Sa décision était claire, sans ambiguïté possible. Nil sentit un poids quitter ses épaules. Cependant, la peur diffuse revint à la charge.

« Entendu, nous aurons besoin d’un soutien tactique renforcé à partir du Markind », ajouta Nil.

— Mon équipe travaille sur ce sujet pour vous fournir tout un ensemble de données en temps réel. Vidar prépare actuellement deux sondes aériennes supplémentaires et un robot tactique. Ils seront sur votre position dans trois heures, intervint Fatia.

— Parfait, la moitié de ma décurie sera en chemin pour récupérer les équipements du cube. Nous restons vigilants. Concernant notre rescapé, le géologue Phel se remet bien physiquement. Il semble encore un peu secoué psychologiquement », répondit Nil.

En effet, quelques instants auparavant, Phel avait à peine repris ses esprits. Et l’épisode de la soute lui était vivement revenu en mémoire.

« Les algues… Les algues noires nous ont foncé dessus… à une vitesse prodigieuse. Trabo m’a sauvé la vie… Pauvre Trabo », s’écria Phel. On pouvait lire la frayeur dans ses yeux. Il essaya de regarder en direction de l’horizon noir. Nil s’abaissa à son niveau.

« Nous n’avons trouvé aucune trace de lui.

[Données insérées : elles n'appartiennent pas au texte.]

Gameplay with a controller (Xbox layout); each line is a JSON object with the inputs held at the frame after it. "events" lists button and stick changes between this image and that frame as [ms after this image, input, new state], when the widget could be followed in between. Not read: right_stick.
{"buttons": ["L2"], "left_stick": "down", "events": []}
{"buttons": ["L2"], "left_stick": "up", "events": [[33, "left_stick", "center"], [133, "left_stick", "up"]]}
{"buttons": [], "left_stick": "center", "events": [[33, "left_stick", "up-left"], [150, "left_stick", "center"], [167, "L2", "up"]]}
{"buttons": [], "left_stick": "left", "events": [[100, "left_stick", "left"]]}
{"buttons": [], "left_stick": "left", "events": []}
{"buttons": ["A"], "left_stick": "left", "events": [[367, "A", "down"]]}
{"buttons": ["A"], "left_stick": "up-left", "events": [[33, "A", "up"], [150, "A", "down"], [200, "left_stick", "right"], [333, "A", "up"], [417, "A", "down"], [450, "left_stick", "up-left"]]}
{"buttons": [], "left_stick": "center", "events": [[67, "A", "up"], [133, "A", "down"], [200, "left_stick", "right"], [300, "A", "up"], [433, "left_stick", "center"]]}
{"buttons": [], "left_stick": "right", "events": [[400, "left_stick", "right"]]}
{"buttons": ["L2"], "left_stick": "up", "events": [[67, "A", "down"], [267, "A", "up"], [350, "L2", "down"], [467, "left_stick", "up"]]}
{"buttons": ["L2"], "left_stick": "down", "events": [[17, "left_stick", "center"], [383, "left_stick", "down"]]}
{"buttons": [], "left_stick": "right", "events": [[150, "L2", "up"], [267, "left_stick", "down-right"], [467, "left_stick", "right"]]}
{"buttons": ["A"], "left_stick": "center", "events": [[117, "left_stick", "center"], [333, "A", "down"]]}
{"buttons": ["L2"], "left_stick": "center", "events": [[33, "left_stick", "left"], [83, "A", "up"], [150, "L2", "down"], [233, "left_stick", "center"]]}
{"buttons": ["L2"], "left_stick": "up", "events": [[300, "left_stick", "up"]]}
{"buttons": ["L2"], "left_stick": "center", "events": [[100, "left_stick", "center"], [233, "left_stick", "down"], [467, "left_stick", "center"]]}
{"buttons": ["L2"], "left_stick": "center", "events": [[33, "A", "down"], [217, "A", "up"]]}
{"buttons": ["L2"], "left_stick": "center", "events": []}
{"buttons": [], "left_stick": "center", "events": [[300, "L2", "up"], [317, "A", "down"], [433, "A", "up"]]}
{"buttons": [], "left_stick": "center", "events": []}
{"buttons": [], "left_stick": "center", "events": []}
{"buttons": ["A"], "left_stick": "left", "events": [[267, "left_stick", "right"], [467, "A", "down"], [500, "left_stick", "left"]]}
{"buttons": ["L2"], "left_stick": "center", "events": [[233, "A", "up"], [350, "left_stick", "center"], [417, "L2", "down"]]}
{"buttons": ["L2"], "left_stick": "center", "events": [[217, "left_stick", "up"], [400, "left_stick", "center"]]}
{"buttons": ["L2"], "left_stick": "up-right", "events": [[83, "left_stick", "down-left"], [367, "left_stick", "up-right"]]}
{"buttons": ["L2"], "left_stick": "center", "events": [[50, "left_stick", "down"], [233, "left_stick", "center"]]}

Ce qui peut aussi dire qu’il vit encore, répondit calmement Nil.

— Pourquoi êtes-vous là ? Lekia ou d’autres colons devraient se trouver ici ? Vous devriez être encore sur le Markind, s’étonna Phel en comprenant de suite les événements. Le camp Alpha aussi…, soupira-t-il. Nil intervint aussitôt.

— Oui en effet, le camp Alpha est totalement désert. Aucune trace de combat. Ils se sont évaporés. C’est à n’y rien comprendre. Mais, grâce à vous, nous tenons notre plus beau suspect, répondit Nil toujours sur un ton calme.

Phel sentit ses mains trembler légèrement. Puis, elles se calmèrent. Son esprit devint un peu moins lucide.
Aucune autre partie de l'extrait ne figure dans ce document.